*Trecho de origem*.

Com sua habitual visão cáustica, Wilder vai ao logo do filme questionando os vícios de uma sociedade pautada pela corrupção, ambição, dinheiro e busca desenfreada por posição custe o que custar. Passados quase sessenta anos de seu lançamento, percebemos que nada mudou, o homem segue com as mesmos vícios de comportamento denunciados no filme.

Outra questão essencial abordada por Wilder é a relacionada à solidão do homem e o que se passa no íntimo de sua alma, mostrando seus conflitos e as inevitáveis armadilhas que a vida costuma  pregar e como reagimos a elas. No final a mensagem de Wilder mostra que sempre será possível se redimir, por mais enodoados que se possa estar. Embora o filme apresente situações que fora do seu contexto podem ser ofensivas, sua natureza essencialmente positiva, com o personagem redimindo-se no final, leva-o a ser encarado como uma celebração aos bons valores morais. 


C.C. Baxter envolvido com seus cálculos.
Baxter vai aos poucos descobrindo que sua opção para progredir profissionalmente tem lá seus espinhos. Que não seria tão fácil como havia imaginado. Os primeiros percalços começam a aparecer com o fim de sua privacidade, e pioram muito quando se apaixona pela bela ascensorista. srta. Kubellik, que se encontra em seu apartamento com o big boss da companhia Jeff D. Sheldrake, interpretado por Fred MacMurray (1908-1991). Com a técnica usada por Wilder, durante a primeira metade do filme todo mundo já sabia que a mulher que Baxter ama está frequentando sua cama para ficar com Sheldrake.

Um dos momentos deliciosos do filme é quando Baxter tenta equilibrar a complicada situação que se meteu, como na dos famosos pratos chineses. Ou seja, a rotina de entra-e-sai de seu apartamento provocada pelas constantes solicitações dos chefes da seguradora. Como comédia de costumes, Com Se Me Apartamento Falasse Wilder faz uma dura crítica à hipocrisia da sociedade americana que sempre tentou jogar sob o tapete toda a sujeira de seus bastidores. Mas Wilder consegue fazê-lo com sua classe e refinamento de sempre. Entretanto, hoje os tempos são outros, o mundo acordou e esta propaganda já não funciona mais com a eficiência de antes. Os americanos mesmos se auto exorcizam em relação a muitos temas como fizeram em relação às guerras que se viram envolvidos, em filmes consagrados como Platoon (1966), Amargo Regresso (1978) e Appocalypse Now (1979),  e mais recentemente com Guerra ao Terror (2008), para ficar só nestes. Há!, não podemos esquecer de Nascido em Quatro de Julho (1989).

*Conteúdo dos dados*.
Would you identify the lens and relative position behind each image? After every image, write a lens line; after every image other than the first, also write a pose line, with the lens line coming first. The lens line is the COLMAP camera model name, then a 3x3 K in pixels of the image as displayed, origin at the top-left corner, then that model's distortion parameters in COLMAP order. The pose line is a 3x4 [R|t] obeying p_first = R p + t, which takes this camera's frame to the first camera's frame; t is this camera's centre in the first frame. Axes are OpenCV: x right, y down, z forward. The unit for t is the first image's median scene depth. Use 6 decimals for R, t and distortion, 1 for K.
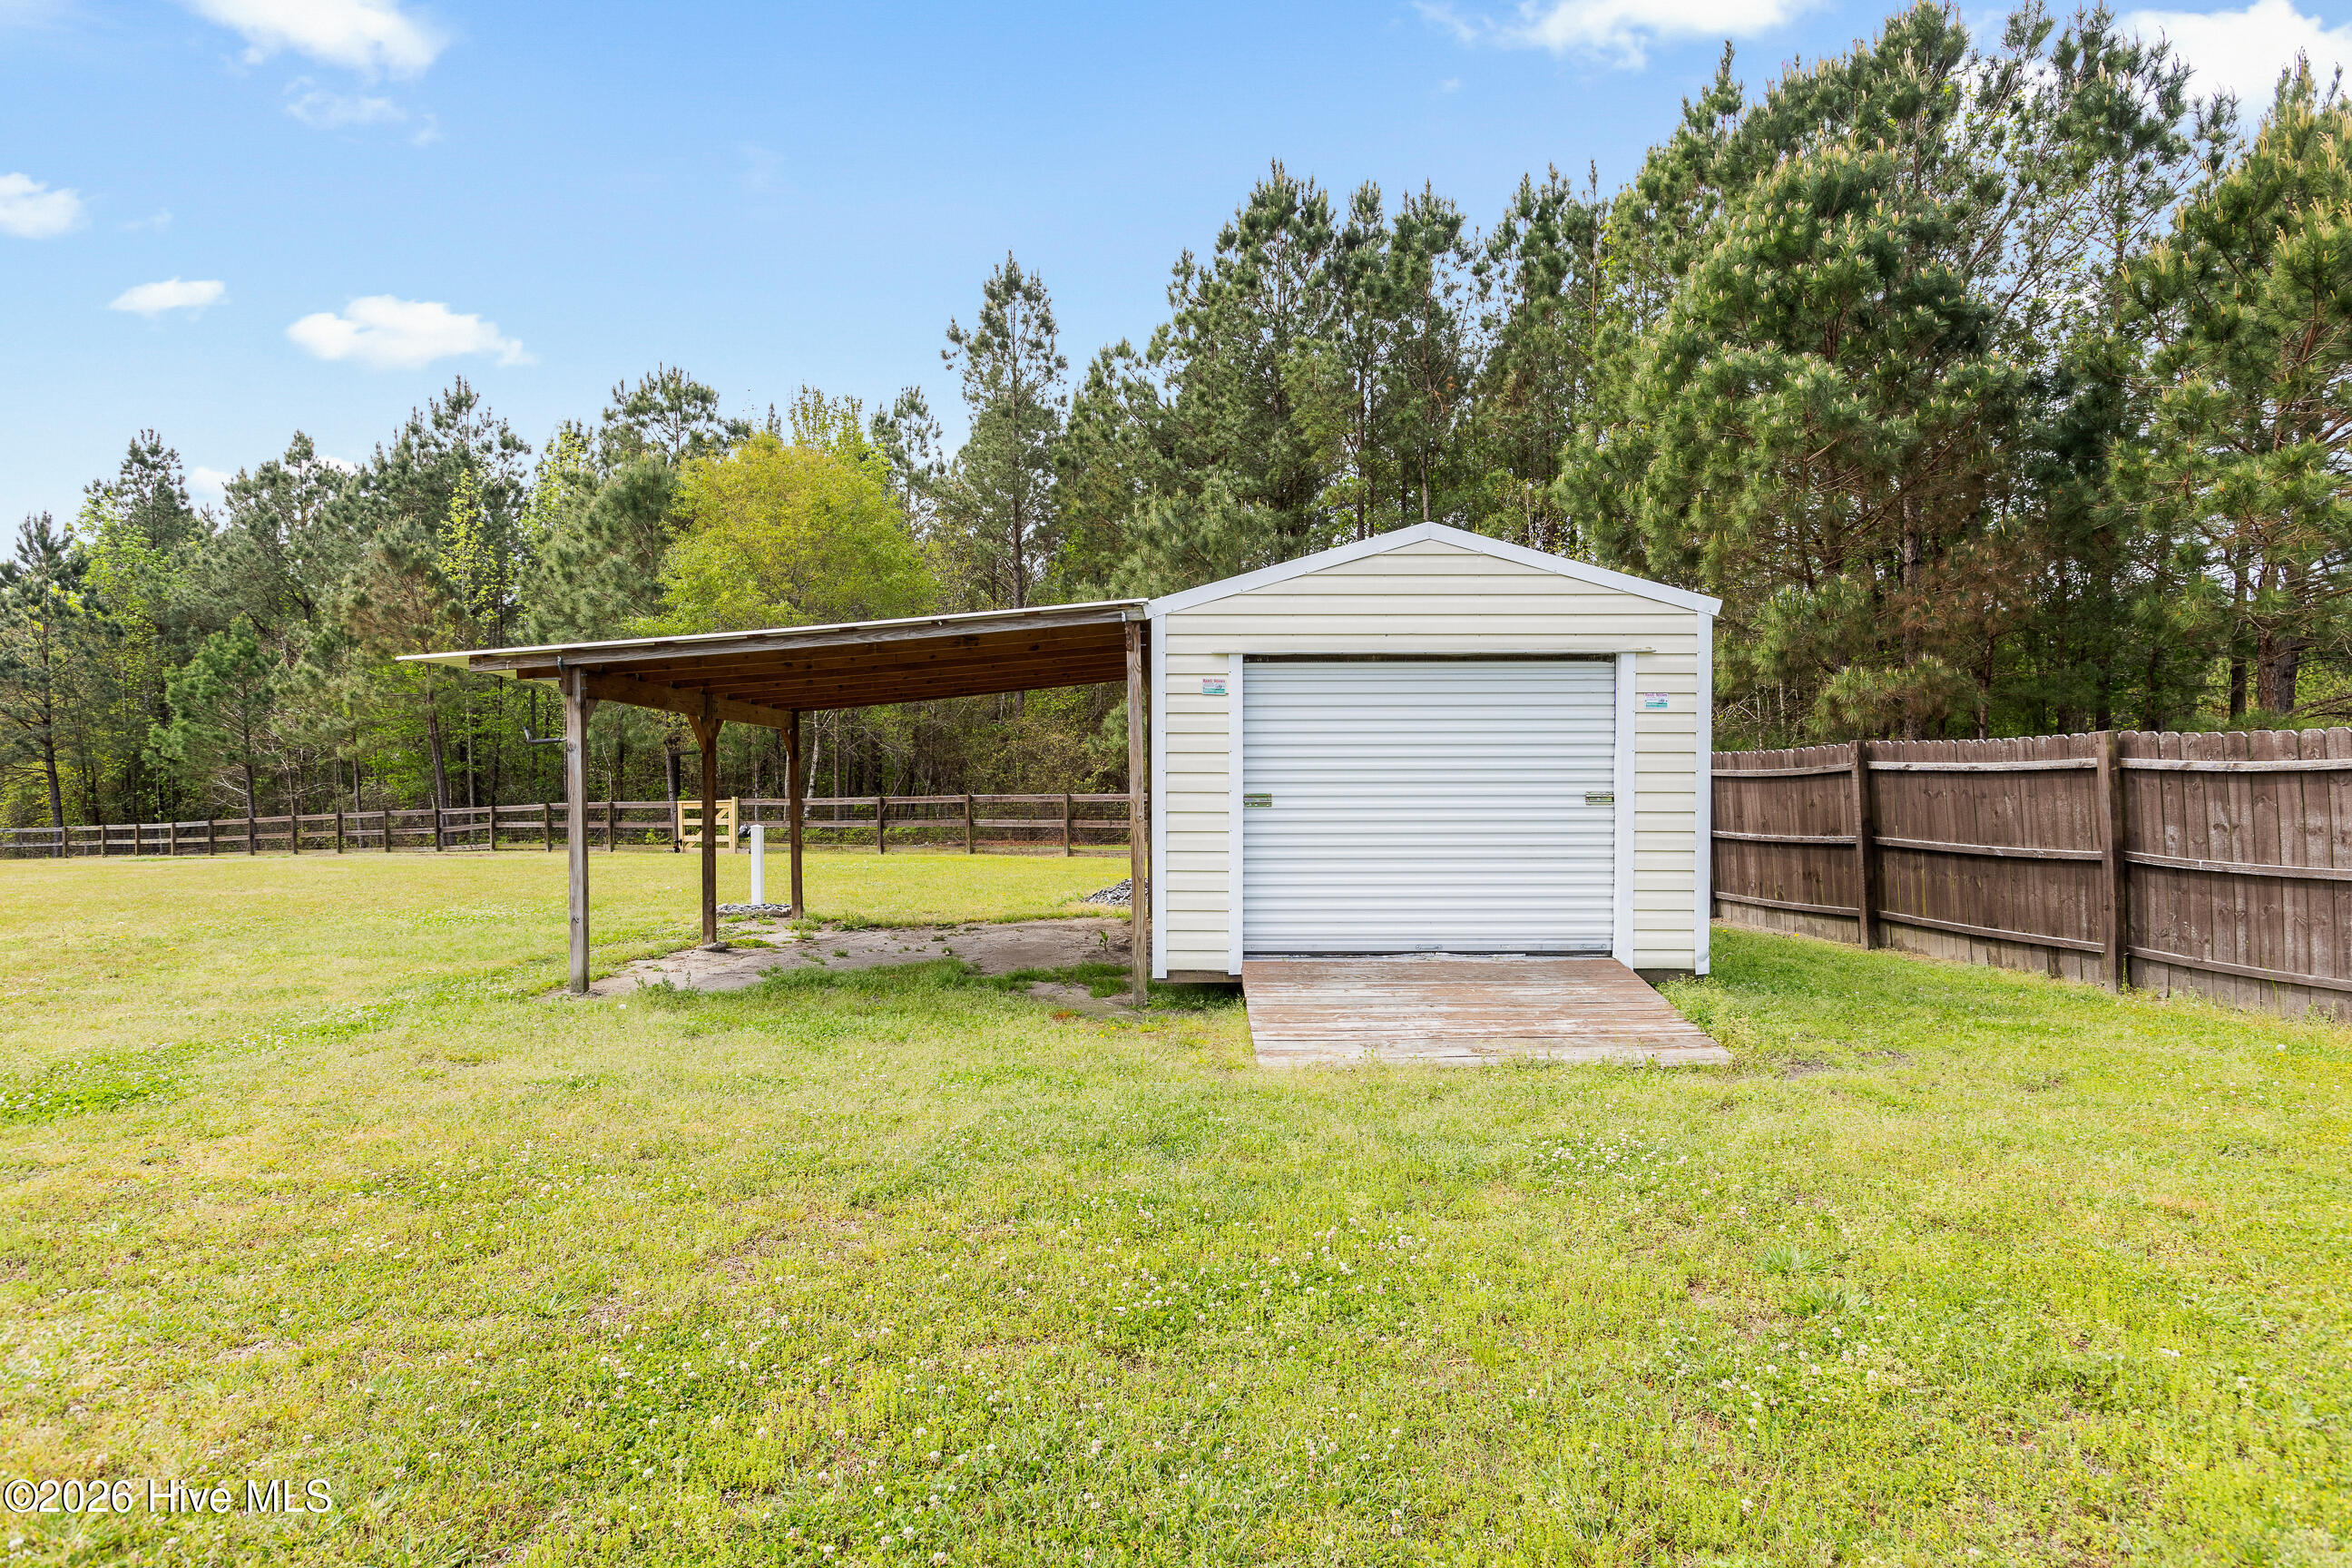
lens RADIAL K [[1346.8, 0, 1177.9], [0, 1346.8, 771.6], [0, 0, 1]] dist [-0.000580, 0.043962]
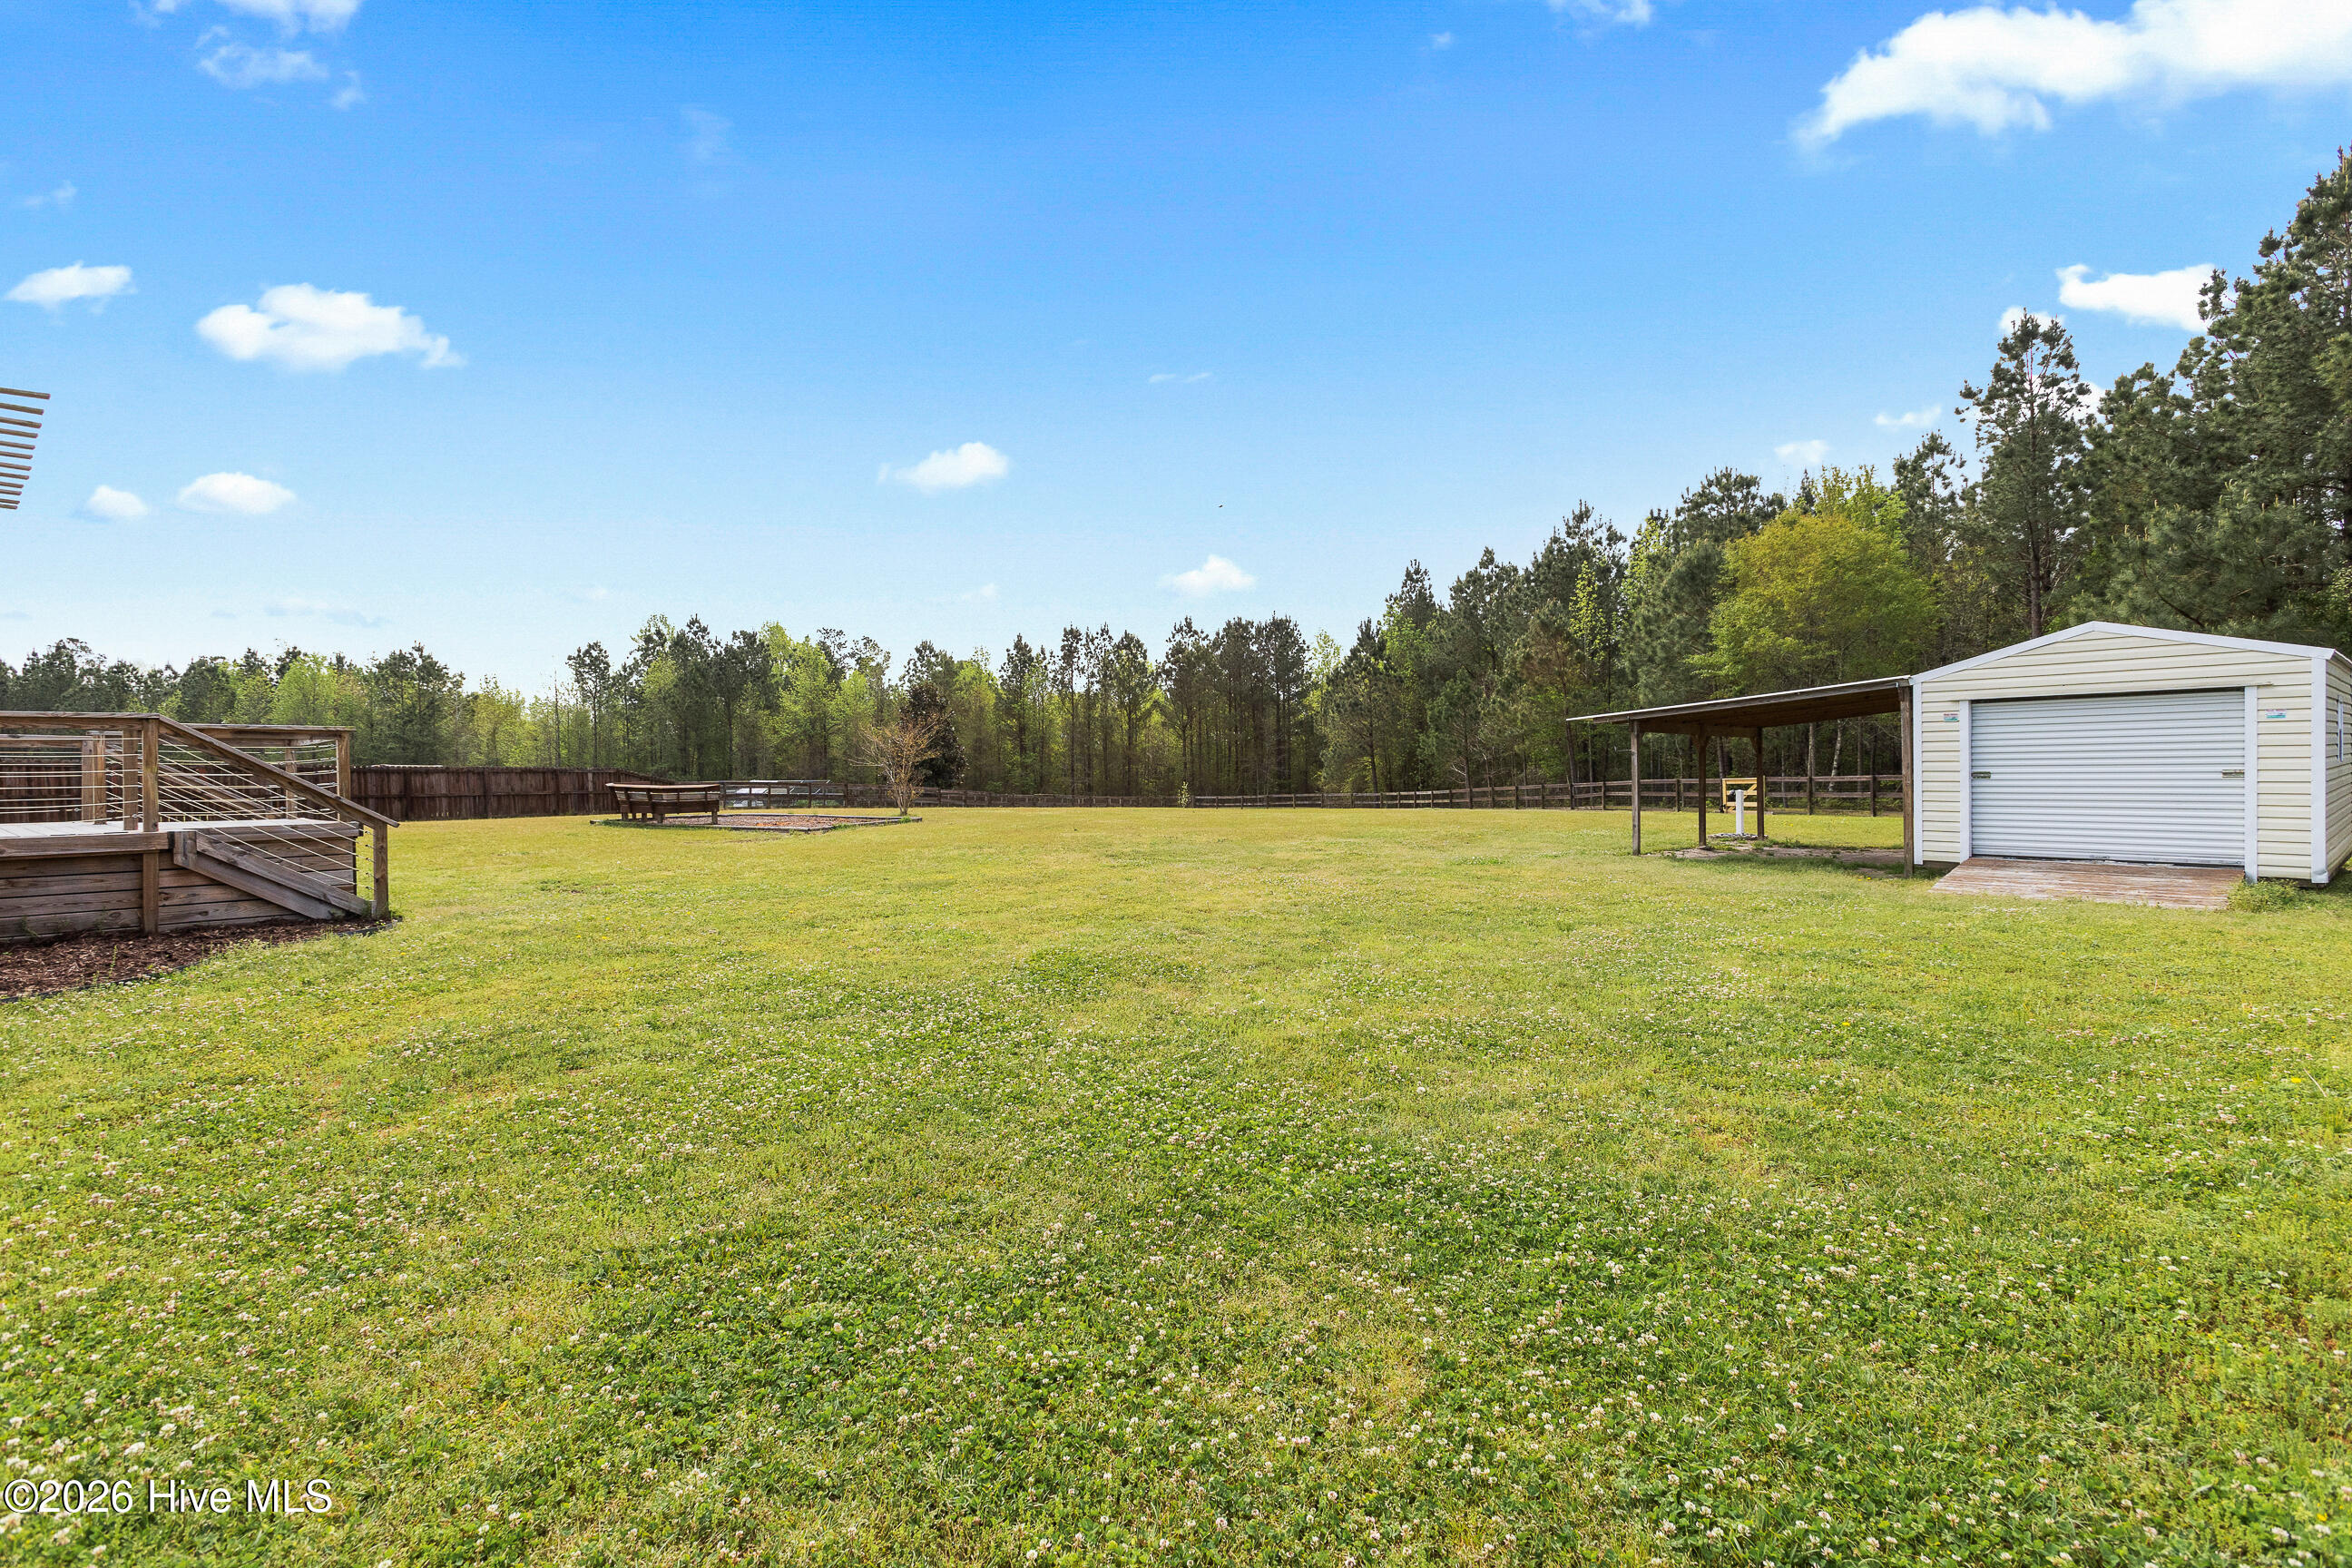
lens RADIAL K [[1077.4, 0, 1172.1], [0, 1077.4, 774.4], [0, 0, 1]] dist [-0.003988, 0.007863]
pose [[0.657907, -0.002024, -0.753097, 0.092631], [0.014503, 0.999845, 0.009984, -0.002385], [0.752960, -0.017491, 0.657834, -0.176721]]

*Requisitos do exercício*. Copie, por favor, sem nenhuma alteração, a parte do texto sobre o filme de Wilder que vai de "Com sua habitual" até "denunciados no filme.", incluindo essas palavras.

*Resposta escrita*.
Com sua habitual visão cáustica, Wilder vai ao logo do filme questionando os vícios de uma sociedade pautada pela corrupção, ambição, dinheiro e busca desenfreada por posição custe o que custar. Passados quase sessenta anos de seu lançamento, percebemos que nada mudou, o homem segue com as mesmos vícios de comportamento denunciados no filme.